Die folgende Buchempfehlung kann keine wissenschaftliche Würdigung sein; es kann ihr nur um einige Bezugspunkte zu den Menschenrechten gehen.
Seit der Wiener UN-Menschenrechtskonferenz 1993 – viele deutschsprachige und internationale Menschenrechts-NGOs waren dabei, anschließend wurde das deutsche Netzwerk “Forum Menschenrechte” ins Leben gerufen – kann von einer Menschenrechtsbewegung gesprochen werden. Die neue Friedensbewegung der 1970er und 80er Jahre war da schon Vergangenheit – aber nur als Aktionszusammenhang, der die deutsche Politik prägte, nicht aber mit ihrem zukunftweisenden neuen Denken von Sicherheit und Frieden. Der Historiker Jan Ole Wiechmann hat es unternommen, die in den 80er Jahren dominierende politische Strömung in dieser Perspektive zu erforschen, genauer, wie im Untertitel gesagt, die „christliche Friedensbewegung in der Nachrüstungsdebatte 1977 – 1984“. Gerade christliche Organisationen wie die „Aktionsgemeinschaft Dienst für den Frieden“ (AGDF), „Ohne Rüstung leben“, Evangelischen Studentengemeinden, „Pax Christi“, die „Initiative Kirche von unten“, der „Bund der Deutschen Katholischen Jugend“ (BDKJ) und die Gruppe „Schritte zur Abrüstung“ lehnten  – in Auseinandersetzung mit den Kirchenleitungen, Bischöfen und konservativen Strömungen) die Nachrüstung ab.

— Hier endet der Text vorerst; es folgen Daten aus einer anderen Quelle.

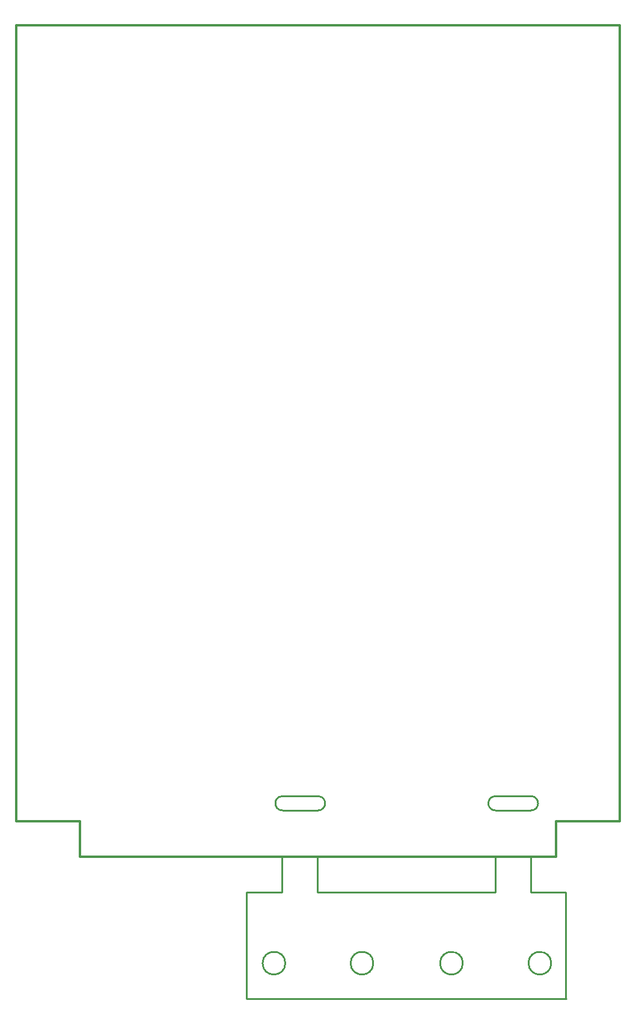
<source format=gko>
%FSLAX43Y43*%
%MOMM*%
G71*
G01*
G75*
%ADD10C,0.300*%
%ADD11R,1.600X1.800*%
%ADD12R,1.800X1.600*%
%ADD13R,3.500X2.600*%
%ADD14R,2.200X0.550*%
%ADD15R,2.200X0.550*%
%ADD16R,0.300X1.600*%
%ADD17C,0.075*%
%ADD18R,0.600X2.150*%
%ADD19R,1.200X2.000*%
%ADD20R,0.550X1.450*%
%ADD21R,0.550X1.450*%
%ADD22R,0.600X1.700*%
%ADD23R,0.850X1.300*%
%ADD24R,0.600X2.150*%
%ADD25R,1.700X0.600*%
%ADD26R,2.150X1.100*%
%ADD27R,2.150X1.100*%
%ADD28R,2.150X3.500*%
%ADD29C,0.400*%
%ADD30C,0.600*%
%ADD31C,0.500*%
%ADD32C,0.800*%
%ADD33C,1.600*%
%ADD34C,1.600*%
%ADD35R,1.600X1.600*%
%ADD36C,3.500*%
%ADD37C,2.000*%
%ADD38R,2.000X2.000*%
%ADD39R,1.400X1.400*%
%ADD40C,1.400*%
%ADD41C,1.300*%
%ADD42R,1.500X1.500*%
%ADD43C,1.500*%
%ADD44C,1.500*%
%ADD45C,1.200*%
%ADD46R,1.803X2.003*%
%ADD47R,2.003X1.803*%
%ADD48R,3.703X2.803*%
%ADD49R,2.403X0.753*%
%ADD50R,2.403X0.753*%
%ADD51R,0.503X1.803*%
%ADD52R,0.803X2.353*%
%ADD53R,1.403X2.203*%
%ADD54R,0.753X1.653*%
%ADD55R,0.753X1.653*%
%ADD56R,0.803X1.903*%
%ADD57R,1.053X1.503*%
%ADD58R,0.803X2.353*%
%ADD59R,1.903X0.803*%
%ADD60R,2.353X1.303*%
%ADD61R,2.353X1.303*%
%ADD62R,2.353X3.703*%
%ADD63C,1.803*%
%ADD64C,1.803*%
%ADD65R,1.803X1.803*%
%ADD66C,3.703*%
%ADD67C,2.203*%
%ADD68R,2.203X2.203*%
%ADD69R,1.603X1.603*%
%ADD70C,1.603*%
%ADD71C,1.503*%
%ADD72R,1.703X1.703*%
%ADD73C,1.703*%
%ADD74C,1.703*%
%ADD75C,1.403*%
%ADD76C,0.254*%
D10*
X0Y0D02*
X9000D01*
X76000D02*
X85000D01*
X76000Y-5000D02*
Y0D01*
X9000Y-5000D02*
X76000D01*
X9000D02*
Y0D01*
X0D02*
Y112000D01*
Y112000D02*
X85000Y112000D01*
Y0D02*
Y112000D01*
D76*
X72500Y1500D02*
G03*
X72500Y3500I0J1000D01*
G01*
X67500D02*
G03*
X67500Y1500I0J-1000D01*
G01*
X42500D02*
G03*
X42500Y3500I0J1000D01*
G01*
X37500D02*
G03*
X37500Y1500I0J-1000D01*
G01*
X75350Y-20000D02*
G03*
X75350Y-20000I-1600J0D01*
G01*
X62900D02*
G03*
X62900Y-20000I-1600J0D01*
G01*
X50300D02*
G03*
X50300Y-20000I-1600J0D01*
G01*
X37900D02*
G03*
X37900Y-20000I-1600J0D01*
G01*
X67500Y3500D02*
X72500D01*
X67500Y1500D02*
X72500D01*
X37500Y3500D02*
X42500D01*
X37500Y1500D02*
X42500D01*
X32400Y-10000D02*
X37450D01*
X32400Y-25000D02*
Y-10000D01*
X77350Y-24900D02*
X77450Y-25000D01*
X77350Y-24900D02*
Y-10000D01*
X72450D02*
X77350D01*
X42450D02*
X67450D01*
X72450D02*
Y-5000D01*
X67450D02*
X72450D01*
X67450Y-10000D02*
Y-5000D01*
X42450Y-10000D02*
Y-5000D01*
X37450D02*
X42450D01*
X37450Y-10000D02*
Y-5000D01*
X32400Y-25000D02*
X77450D01*
M02*

</source>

Sie widersprach dem Grundgedanken des konziliaren Prozesses für „Frieden, Gerechtigkeit und Bewahrung der Schöpfung“. Zu diesem Weg hatte der Ökumenische Rat der Kirchen 1983 in Vancouver aufgerufen. Wiechmanns Titel „Sicherheit neu denken“ beinhaltet also auch die theologische und globale Dimension dieser Bewegung. Aber im Kern geht es in der Arbeit darum, den christlichen Beitrag zur Überwindung des alten Rüstungsdenkens („tödliche Utopie der Sicherheit“) herauszuarbeiten. Zukunftsweisend soll der entmilitarisierte Sicherheitsbegriff mit vielfältigen Ansätzen zur Überwindung von Geist, Logik und Praxis der Abschreckung sein.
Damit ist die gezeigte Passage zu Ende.